====== TEXT EXCERPT

Pittsburgh, Pa.: So how deep will everyone dig on this and what are we (general public) likely to find out? For example, how these folks were financed/trained, who their handlers were, what official in Russia was responsible for the program? Do you think this investigation will quietly fade into the background or will we learn these details?
Frederick P. Hitz: I hope we find some of the answers to these very good questions you put. It may happen at trial; the Russians may be more forthcoming if they believe good relations with the U.S. are at stake; and perhaps our media will do some good digging.
Washington, D.C.: Could you explain why the FBI is so public about this incident? Arresting spies and taking them into a U.S. law court seems like a bizarre decision rather than using counter-intelligence options.
Frederick P. Hitz: Good question. I think the number involved forced the Bureau's hand. It's one thing to try to bleed one or two suspects but 11. I believe the FBI felt it had gone as far as it could in trying to get a line on what they were up to, and it was time to move and arrest them.
McLean, Va.: If the Russians just wanted to infiltrate the powerful and influential, they could have hired the Salahis. They did it overnight, instead of taking years.
Frederick P. Hitz: good point.
Philadelphia, Pa.: I am wondering if the Russian spies who were a couple began as a couple prior to spying, or did their work bring them together and being a couple was their cover?
Frederick P. Hitz: Read "Tinker Tailor" by Le Carre
Baltimore, Md.: Any guesses as to what the Russians might try next?
Frederick P. Hitz: I think this will slow them down on the "illegals" track. The FBI has seemingly done a superb job. They might get caught again.
A Russian America who is not a spy, honest: I expressed this concern earlier, but I remember how, as a person with a Russian last name, even though it was my Great Grandfather who left Russia in the 19th century, how some people look suspiciously at me in a government job. When I was hired, some Russian spies had just been arrested in similar work in other states, so I know what this paranoia looks like. I do hope it does not reemerge, as it seems there will be a few people who can't help but stereotye others.
Frederick P. Hitz: I understand your concern. Think of the situations of Muslim-Americans.
Providence, R.I.: What is going to happen to these children of the "spies"?
We still aren't even sure who their parents really are.

============
====== EXTRACTED MATERIAL

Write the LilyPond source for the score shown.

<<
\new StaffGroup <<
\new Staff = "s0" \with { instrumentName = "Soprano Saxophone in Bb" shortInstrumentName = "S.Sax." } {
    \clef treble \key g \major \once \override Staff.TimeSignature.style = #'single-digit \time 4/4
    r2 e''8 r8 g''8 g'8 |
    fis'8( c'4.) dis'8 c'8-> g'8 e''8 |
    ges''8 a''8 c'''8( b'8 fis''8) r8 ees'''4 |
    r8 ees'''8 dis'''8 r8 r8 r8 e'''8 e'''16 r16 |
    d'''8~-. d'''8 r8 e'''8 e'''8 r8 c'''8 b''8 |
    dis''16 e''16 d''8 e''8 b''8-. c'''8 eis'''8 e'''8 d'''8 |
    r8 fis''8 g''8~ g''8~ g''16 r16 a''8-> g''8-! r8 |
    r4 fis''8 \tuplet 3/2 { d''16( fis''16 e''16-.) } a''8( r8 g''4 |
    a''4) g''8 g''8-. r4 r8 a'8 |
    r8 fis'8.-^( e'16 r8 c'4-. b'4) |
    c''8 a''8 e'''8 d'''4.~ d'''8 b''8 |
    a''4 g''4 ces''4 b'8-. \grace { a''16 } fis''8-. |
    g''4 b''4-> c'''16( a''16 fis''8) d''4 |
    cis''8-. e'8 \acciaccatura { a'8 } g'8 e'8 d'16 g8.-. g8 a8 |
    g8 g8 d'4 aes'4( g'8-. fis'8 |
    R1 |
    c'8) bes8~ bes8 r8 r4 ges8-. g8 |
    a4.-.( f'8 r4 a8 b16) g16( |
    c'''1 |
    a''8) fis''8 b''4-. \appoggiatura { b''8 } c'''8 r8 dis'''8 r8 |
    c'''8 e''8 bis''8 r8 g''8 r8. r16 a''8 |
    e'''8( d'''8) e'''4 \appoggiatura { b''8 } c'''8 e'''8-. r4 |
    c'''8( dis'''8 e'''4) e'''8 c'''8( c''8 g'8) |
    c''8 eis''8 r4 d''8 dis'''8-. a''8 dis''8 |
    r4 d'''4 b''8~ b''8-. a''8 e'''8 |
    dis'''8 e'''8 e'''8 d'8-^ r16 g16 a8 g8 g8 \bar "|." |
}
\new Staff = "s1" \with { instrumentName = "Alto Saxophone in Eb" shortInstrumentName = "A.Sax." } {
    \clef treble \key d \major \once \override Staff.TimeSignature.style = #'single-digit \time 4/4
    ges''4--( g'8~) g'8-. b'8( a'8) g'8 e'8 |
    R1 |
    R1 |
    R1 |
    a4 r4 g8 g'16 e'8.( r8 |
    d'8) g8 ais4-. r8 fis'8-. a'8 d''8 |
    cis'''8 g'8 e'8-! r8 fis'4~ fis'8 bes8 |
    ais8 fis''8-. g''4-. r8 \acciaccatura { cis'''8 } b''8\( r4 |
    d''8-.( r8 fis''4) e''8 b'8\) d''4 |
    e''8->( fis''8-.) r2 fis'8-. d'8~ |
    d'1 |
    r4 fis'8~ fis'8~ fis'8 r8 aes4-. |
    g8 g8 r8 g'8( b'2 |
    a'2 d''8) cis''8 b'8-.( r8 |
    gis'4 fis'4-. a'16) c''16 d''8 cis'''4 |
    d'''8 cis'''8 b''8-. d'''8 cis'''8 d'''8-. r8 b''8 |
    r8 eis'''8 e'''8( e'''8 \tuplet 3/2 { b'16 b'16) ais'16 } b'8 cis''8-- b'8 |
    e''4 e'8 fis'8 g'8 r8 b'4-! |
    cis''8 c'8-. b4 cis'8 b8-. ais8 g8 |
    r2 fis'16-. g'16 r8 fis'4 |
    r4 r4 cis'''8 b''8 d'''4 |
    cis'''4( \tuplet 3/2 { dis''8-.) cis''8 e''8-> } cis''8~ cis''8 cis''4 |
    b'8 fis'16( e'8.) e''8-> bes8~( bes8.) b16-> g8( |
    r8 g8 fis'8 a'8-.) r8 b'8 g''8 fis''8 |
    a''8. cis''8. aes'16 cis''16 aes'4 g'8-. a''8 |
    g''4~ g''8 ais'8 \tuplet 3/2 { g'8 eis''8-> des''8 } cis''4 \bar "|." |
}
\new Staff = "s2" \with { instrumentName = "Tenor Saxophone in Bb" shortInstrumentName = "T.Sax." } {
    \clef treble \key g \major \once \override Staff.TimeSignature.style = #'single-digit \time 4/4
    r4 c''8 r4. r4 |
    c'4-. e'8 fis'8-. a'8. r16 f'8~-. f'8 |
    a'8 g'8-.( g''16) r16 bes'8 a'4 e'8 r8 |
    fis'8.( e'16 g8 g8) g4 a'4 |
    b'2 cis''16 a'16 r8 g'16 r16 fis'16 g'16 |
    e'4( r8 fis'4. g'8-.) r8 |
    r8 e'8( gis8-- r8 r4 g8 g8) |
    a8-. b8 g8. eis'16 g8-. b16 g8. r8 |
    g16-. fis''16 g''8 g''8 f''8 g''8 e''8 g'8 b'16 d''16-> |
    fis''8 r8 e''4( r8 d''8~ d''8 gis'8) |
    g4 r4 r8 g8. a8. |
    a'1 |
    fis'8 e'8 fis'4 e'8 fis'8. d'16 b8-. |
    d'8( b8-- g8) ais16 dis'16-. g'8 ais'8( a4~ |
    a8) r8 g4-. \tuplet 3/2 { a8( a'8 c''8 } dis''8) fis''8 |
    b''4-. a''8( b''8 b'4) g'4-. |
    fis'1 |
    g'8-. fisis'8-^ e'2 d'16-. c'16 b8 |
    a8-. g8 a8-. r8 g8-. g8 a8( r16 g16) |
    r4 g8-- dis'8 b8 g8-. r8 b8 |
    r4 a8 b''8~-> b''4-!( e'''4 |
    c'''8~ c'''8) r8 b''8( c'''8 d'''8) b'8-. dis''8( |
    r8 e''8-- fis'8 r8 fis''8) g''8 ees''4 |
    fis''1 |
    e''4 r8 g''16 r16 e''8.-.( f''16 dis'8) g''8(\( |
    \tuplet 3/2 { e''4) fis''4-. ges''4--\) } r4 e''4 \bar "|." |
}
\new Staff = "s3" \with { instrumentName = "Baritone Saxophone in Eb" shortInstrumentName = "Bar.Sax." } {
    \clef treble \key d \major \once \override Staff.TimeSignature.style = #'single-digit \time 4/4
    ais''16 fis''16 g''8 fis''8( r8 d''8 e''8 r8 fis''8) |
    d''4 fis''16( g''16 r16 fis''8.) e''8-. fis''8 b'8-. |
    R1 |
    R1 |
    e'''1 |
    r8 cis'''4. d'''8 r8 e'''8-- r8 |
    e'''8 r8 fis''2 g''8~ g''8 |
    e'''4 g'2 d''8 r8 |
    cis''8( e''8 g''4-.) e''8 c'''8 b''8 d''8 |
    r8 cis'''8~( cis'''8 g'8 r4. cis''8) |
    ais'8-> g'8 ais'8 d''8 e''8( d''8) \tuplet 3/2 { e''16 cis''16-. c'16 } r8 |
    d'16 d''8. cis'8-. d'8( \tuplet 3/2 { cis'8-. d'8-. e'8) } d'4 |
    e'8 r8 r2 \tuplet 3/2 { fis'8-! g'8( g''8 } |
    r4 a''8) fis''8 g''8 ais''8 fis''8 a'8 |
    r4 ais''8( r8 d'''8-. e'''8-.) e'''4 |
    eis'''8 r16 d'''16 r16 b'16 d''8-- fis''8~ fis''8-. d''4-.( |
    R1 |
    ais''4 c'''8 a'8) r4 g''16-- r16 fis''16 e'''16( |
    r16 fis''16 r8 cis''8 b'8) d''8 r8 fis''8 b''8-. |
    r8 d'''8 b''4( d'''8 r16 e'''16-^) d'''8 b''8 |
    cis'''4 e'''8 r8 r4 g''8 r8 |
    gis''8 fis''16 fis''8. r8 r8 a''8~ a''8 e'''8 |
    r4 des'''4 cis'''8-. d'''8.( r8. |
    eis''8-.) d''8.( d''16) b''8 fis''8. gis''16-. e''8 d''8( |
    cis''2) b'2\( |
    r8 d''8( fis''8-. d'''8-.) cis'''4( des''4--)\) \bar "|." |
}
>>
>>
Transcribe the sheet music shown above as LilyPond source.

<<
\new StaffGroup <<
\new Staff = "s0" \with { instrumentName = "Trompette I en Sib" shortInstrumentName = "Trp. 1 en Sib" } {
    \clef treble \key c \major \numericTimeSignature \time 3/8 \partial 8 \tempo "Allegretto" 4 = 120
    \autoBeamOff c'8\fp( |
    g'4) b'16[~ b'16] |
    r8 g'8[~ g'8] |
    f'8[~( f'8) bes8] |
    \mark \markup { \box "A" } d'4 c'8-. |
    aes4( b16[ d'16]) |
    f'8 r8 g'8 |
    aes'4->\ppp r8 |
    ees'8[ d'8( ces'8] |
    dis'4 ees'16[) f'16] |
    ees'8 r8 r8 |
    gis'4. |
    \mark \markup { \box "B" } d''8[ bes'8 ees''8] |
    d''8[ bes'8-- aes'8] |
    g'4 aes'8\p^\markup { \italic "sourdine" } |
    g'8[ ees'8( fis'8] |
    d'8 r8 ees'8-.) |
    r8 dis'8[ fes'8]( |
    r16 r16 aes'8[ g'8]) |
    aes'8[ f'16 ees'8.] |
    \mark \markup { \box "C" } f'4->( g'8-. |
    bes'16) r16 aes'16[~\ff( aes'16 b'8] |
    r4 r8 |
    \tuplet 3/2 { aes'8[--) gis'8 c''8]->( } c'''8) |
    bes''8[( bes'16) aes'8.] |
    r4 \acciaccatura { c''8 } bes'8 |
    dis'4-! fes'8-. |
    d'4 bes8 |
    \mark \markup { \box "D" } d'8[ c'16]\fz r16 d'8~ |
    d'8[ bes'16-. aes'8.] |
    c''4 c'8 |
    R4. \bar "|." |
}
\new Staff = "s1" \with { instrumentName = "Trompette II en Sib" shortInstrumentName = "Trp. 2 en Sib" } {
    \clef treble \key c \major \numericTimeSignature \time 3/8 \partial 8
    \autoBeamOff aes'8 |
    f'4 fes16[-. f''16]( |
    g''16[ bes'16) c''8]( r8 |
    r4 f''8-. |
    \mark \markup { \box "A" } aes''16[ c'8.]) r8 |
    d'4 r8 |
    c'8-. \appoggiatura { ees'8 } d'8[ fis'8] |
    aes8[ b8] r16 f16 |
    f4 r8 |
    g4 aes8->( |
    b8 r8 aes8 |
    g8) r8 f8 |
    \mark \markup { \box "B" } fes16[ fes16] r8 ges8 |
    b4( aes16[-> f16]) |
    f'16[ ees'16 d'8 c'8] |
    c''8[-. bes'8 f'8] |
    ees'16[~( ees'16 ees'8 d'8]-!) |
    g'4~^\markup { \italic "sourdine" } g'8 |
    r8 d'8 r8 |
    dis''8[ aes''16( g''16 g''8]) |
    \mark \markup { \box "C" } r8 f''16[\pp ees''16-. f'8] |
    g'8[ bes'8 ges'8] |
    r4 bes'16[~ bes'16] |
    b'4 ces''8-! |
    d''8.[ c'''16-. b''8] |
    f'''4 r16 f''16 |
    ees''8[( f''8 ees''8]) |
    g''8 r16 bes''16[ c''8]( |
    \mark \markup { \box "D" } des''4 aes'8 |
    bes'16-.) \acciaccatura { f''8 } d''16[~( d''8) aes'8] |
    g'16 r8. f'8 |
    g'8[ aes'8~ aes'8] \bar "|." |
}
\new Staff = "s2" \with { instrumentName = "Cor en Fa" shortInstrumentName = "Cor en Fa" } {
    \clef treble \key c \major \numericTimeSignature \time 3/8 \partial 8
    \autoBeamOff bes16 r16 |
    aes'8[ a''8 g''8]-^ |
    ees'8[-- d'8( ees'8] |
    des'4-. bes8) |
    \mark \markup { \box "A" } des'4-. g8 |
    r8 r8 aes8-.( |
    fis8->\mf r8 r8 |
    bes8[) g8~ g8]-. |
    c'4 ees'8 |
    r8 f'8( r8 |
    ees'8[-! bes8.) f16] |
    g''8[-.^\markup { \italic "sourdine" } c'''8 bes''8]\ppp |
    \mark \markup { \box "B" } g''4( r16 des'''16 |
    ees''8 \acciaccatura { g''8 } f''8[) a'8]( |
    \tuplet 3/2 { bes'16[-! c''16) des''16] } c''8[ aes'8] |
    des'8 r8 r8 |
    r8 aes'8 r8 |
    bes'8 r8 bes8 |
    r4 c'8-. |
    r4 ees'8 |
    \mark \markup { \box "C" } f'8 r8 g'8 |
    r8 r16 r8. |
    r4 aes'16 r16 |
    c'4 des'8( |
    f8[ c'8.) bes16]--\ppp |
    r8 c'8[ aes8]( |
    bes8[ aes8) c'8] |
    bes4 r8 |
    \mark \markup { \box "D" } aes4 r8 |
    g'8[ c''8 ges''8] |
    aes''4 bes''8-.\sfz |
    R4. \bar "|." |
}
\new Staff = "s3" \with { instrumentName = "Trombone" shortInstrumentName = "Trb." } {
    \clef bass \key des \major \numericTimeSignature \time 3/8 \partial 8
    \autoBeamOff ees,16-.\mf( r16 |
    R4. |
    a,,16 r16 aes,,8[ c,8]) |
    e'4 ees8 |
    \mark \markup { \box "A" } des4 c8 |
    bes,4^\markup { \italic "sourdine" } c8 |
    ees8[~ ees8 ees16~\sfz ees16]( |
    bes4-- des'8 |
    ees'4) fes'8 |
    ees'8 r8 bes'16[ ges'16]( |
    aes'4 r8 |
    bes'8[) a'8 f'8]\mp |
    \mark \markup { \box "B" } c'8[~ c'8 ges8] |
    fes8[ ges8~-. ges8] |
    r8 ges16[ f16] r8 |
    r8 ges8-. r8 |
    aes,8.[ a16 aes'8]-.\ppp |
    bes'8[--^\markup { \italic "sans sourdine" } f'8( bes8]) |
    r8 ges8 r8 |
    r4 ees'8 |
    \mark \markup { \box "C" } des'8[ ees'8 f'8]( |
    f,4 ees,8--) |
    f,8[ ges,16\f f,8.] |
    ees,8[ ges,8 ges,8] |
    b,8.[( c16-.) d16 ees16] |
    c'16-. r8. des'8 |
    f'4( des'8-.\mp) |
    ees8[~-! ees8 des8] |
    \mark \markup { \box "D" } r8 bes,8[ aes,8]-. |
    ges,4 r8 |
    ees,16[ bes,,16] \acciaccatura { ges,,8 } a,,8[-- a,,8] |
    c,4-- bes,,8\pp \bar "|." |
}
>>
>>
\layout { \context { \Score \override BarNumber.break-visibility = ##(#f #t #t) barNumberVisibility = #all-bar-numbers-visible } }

============

→ OBJECTIVE: From the Q&A about the Russian spy arrests above, quote everything from "A Russian America" down to "situations of Muslim-Americans.".

→ TASK SOLUTION:
A Russian America who is not a spy, honest: I expressed this concern earlier, but I remember how, as a person with a Russian last name, even though it was my Great Grandfather who left Russia in the 19th century, how some people look suspiciously at me in a government job. When I was hired, some Russian spies had just been arrested in similar work in other states, so I know what this paranoia looks like. I do hope it does not reemerge, as it seems there will be a few people who can't help but stereotye others.
Frederick P. Hitz: I understand your concern. Think of the situations of Muslim-Americans.